At present, screening guidelines all recommend low-dose CT screening for patients who meet the NLST (National Lung Screening Trial) entry criteria, but some experts argue that further refinement of screening criteria would be appropriate. The observations in this study "argue for the use of individualized risk assessment of lung cancer death instead of the NLST entry criteria, to increase the efficiency of low-dose CT screening," the investigators said.

Dr.
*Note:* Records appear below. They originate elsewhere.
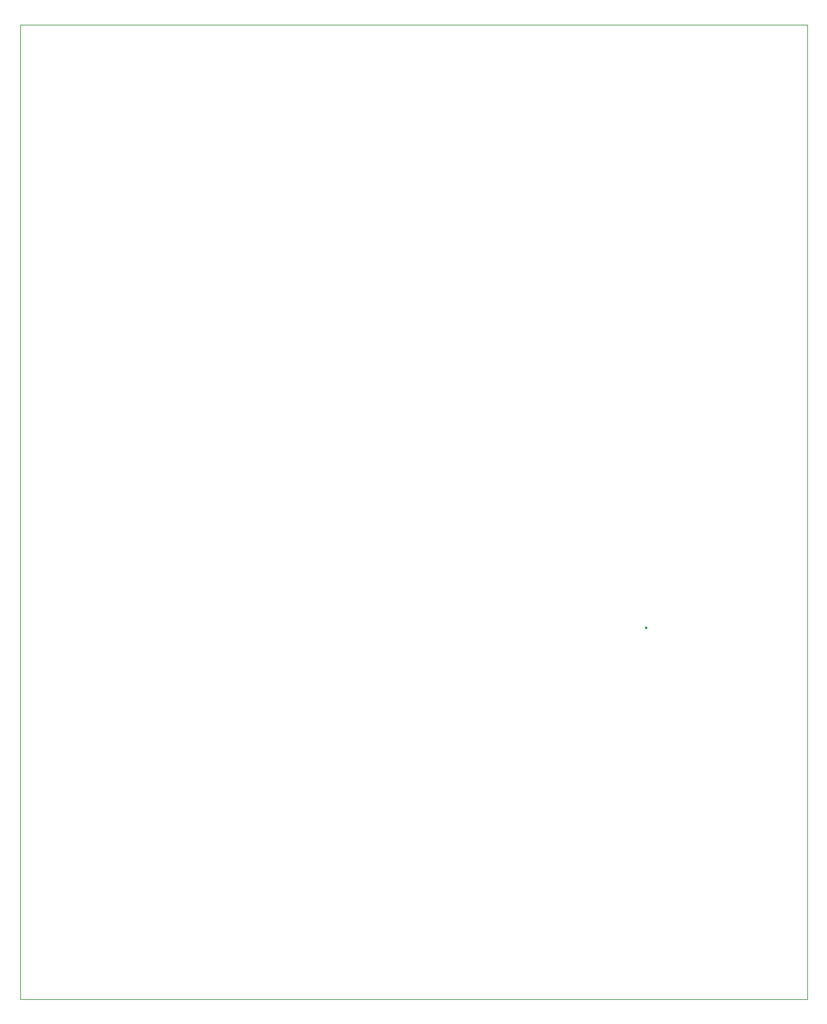
<source format=gm1>
G04 Layer_Color=16711935*
%FSLAX43Y43*%
%MOMM*%
G71*
G01*
G75*
%ADD10C,0.100*%
%ADD47C,0.300*%
D10*
X95000Y-10000D02*
Y120000D01*
X-10000D02*
X95000D01*
X-10000Y-10000D02*
Y120000D01*
Y-10000D02*
X95000D01*
Y120000D01*
X-10000D02*
X95000D01*
X-10000Y-10000D02*
Y120000D01*
Y-10000D02*
X95000D01*
D47*
X73500Y39500D02*
X73500Y39500D01*
X73500Y39500D02*
X73500Y39500D01*
M02*

</source>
Kovalchik and her colleagues examined whether the benefits and harms of low-dose CT scanning in the NLST differed according to the study subjects’ prescreening risk of lung cancer death, which was determined at enrollment using a validated prediction model. Risk factors included in this model were age, body mass index, family history of lung cancer, pack-years of smoking, years since smoking cessation (among patients who had quit), presence or absence of emphysema, sex, and race.

The NLST was a large randomized clinical trial that compared the efficacy of this screening technique against that of chest radiography in 53,454 smokers aged 55-74 years who had a minimum of 30 pack-years of smoking.

For their study, Dr. Kovalchik and her associates assessed outcomes in 26,604 NLST participants who had undergone three annual CT scans and 26,554 who had undergone three annual radiographs in the trial’s intention-to-treat population.

The primary end point was the rate of death from lung cancer during a median of 5.5 years of follow-up. This end point was reached by 354 subjects in the CT group, compared with 442 in the radiography group.

The rate of lung cancer deaths was 24.6 per 10,000 person-years among subjects screened by CT, compared with 30.9 per 10,000 person-years among those screened by radiography. This reflects a 20% relative reduction in lung cancer deaths with low-dose CT screening, the investigators reported (N. Engl. J. Med. 2013 July 18 [doi: 10.1056/NEJMoa1301851]).

The researchers developed an absolute risk-prediction model for lung-cancer mortality that accounted for a participant’s specific risk characteristics and life expectancy by incorporating Cox proportional-hazards models of death from lung cancer and competing causes of death. Predictors of lung-cancer death were selected from a set of previously identified demographic and clinical risk factors for lung cancer (including smoking history) using Lasso regression. The prediction model was externally validated with outcome data from 15,114 NLST-eligible and 22,649 NLST-ineligible smokers aged 55-74 years who were enrolled in the radiography group of the PLCO (Prostate, Lung, Colorectal, and Ovarian) Cancer Screening Trial. The participants were stratified into five quintiles for the predicted 5-year risk of death from lung cancer.

"Participants at highest risk for lung cancer death accounted for a disproportionate share of the benefits of low-dose CT screening. For example, 77 of 88 CT-prevented lung cancer deaths (88%) occurred among the 60% of participants with a 5-year risk of lung-cancer death of 0.85% or more, whereas only 1% of prevented lung-cancer deaths occurred among the 20% of participants at lowest risk," the researchers said.

Restricting screening to the 60% of participants at highest risk for death from lung cancer within 5 years (more than 0.85%), as compared with the entire CT group, captured 88% of CT-preventable lung-cancer deaths, reduced the number of participants who would need to be screened to prevent one lung-cancer death from 302 to 161, and reduced the number of false-positive results per CT-prevented lung cancer death from 108 to 65. In contrast, the 20% of participants at lowest risk for lung cancer death accounted for almost none of the CT-prevented lung cancer deaths, the researchers said.